── Document

Sever Dron
- Full name: Sever Constantin Dron
- Country (sports): Romania
- Born: 25 June 1944 (age 81) Găieşti, Romania

Singles
- Career record: 1–11

Grand Slam singles results
- French Open: 2R (1968)
- US Open: 1R (1969)

Doubles
- Career record: 4–9

Grand Slam doubles results
- French Open: 3R (1971)
- US Open: 1R (1969)

= Sever Dron =

Romanian tennis player and coach

Sever Constantin Dron (born 25 June 1944) is a former professional tennis player and current coach.

After winning several junior national championships, he played for the Romanian Davis Cup team in 1969 and 1971, along Ilie Nastase and Ion Tiriac, among others.

────
── Entries supplied

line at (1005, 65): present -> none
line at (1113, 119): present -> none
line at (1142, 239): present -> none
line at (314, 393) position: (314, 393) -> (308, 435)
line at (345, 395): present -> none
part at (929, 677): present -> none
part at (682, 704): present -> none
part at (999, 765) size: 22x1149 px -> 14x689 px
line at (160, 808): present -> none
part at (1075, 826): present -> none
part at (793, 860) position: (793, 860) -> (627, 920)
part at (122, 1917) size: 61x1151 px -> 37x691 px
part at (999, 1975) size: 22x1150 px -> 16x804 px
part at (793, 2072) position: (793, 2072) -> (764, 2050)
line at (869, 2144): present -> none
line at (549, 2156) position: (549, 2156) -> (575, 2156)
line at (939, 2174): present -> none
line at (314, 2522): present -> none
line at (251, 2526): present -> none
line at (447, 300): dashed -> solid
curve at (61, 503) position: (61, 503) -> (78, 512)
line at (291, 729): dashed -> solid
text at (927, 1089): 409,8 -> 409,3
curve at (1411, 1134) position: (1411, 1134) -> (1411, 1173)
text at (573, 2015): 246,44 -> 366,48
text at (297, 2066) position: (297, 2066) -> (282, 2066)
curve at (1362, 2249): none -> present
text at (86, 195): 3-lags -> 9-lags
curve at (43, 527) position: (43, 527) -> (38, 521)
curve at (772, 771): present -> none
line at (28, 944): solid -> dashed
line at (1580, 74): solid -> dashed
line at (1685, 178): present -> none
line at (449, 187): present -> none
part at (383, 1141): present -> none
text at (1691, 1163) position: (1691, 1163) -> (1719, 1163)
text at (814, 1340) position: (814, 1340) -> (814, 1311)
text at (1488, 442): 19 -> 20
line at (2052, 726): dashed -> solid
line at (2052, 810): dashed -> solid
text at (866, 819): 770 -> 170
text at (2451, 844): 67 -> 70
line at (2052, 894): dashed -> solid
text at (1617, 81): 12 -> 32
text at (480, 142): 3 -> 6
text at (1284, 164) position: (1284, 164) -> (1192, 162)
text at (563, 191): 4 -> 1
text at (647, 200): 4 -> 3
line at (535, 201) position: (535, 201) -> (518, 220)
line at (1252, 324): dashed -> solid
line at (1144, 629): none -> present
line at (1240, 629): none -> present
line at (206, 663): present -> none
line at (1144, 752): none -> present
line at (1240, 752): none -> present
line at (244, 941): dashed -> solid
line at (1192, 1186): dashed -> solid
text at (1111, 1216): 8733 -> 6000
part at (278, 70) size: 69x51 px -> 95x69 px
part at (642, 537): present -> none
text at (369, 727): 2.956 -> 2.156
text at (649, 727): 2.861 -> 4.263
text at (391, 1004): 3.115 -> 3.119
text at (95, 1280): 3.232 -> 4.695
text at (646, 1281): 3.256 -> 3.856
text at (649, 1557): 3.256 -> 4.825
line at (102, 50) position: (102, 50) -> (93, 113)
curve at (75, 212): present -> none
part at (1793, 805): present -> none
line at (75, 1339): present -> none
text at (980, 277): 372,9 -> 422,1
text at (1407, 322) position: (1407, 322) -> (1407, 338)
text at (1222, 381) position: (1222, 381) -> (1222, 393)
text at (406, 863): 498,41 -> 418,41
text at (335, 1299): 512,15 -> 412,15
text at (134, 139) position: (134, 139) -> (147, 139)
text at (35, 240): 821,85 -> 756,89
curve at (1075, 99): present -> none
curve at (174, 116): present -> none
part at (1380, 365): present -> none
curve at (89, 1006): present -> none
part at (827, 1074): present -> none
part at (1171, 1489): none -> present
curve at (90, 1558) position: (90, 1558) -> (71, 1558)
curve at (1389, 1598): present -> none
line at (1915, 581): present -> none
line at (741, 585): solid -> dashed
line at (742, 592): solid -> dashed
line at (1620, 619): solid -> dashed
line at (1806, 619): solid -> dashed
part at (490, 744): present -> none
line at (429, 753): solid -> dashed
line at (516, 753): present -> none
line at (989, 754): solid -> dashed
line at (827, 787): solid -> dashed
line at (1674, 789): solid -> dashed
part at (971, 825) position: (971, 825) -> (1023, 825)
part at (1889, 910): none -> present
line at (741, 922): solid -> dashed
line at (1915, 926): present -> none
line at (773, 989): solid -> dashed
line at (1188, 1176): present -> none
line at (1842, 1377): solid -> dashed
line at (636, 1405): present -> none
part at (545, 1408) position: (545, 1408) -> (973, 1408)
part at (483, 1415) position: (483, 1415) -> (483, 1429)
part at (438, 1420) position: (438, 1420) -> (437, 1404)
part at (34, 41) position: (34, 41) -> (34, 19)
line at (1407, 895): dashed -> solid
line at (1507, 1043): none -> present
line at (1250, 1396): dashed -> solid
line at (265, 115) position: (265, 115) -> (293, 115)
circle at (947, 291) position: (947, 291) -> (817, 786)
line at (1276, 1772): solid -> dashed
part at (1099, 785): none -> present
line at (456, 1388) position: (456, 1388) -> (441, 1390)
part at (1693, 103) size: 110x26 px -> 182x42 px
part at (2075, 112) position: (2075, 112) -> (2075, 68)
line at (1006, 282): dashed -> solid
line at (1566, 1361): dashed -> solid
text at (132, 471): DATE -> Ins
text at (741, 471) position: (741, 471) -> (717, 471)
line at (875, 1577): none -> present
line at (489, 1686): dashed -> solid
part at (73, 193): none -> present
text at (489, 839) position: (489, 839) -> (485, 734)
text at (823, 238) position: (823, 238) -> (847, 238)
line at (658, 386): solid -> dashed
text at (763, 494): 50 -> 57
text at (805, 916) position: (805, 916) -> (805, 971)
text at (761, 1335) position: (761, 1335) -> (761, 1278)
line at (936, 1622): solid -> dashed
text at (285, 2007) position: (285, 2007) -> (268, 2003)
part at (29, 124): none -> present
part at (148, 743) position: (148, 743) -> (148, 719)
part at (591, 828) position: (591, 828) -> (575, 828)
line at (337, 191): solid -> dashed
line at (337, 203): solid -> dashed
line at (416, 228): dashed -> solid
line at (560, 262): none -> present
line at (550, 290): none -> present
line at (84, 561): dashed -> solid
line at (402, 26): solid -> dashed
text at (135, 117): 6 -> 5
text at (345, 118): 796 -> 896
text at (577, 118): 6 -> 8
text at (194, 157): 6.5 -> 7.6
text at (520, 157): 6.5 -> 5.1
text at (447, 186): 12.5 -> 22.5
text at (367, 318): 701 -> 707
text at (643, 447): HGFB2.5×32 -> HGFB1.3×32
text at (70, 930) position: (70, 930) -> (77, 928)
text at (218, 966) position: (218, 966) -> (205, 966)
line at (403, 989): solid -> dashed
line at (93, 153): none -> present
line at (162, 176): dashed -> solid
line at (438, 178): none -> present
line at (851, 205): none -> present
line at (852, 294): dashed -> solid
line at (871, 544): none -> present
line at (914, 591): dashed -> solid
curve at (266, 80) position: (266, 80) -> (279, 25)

────

#### Exercise tasks:
(a) In which years did Sever Dron play for the Romanian Davis Cup team, according to the tennis biography?
(b) Write what comes next in the Sever Dron biography, continuing after its final sentence.

#### Answers for the exercise:
(a) 1969 and 1971.

(b)
A graduate of the Bucharest Sports Academy in 1966, he defected to France in 1972, requesting political asylum. There he became a coach, training among others, Virginia Ruzici, Henri Leconte and Julie Halard.

In 1989, he became a French citizen.

He is the founder of "Institut du Tennis Sever Dron" in France and "Tenis Club 2000 – Academia Sever Dron" in Romania.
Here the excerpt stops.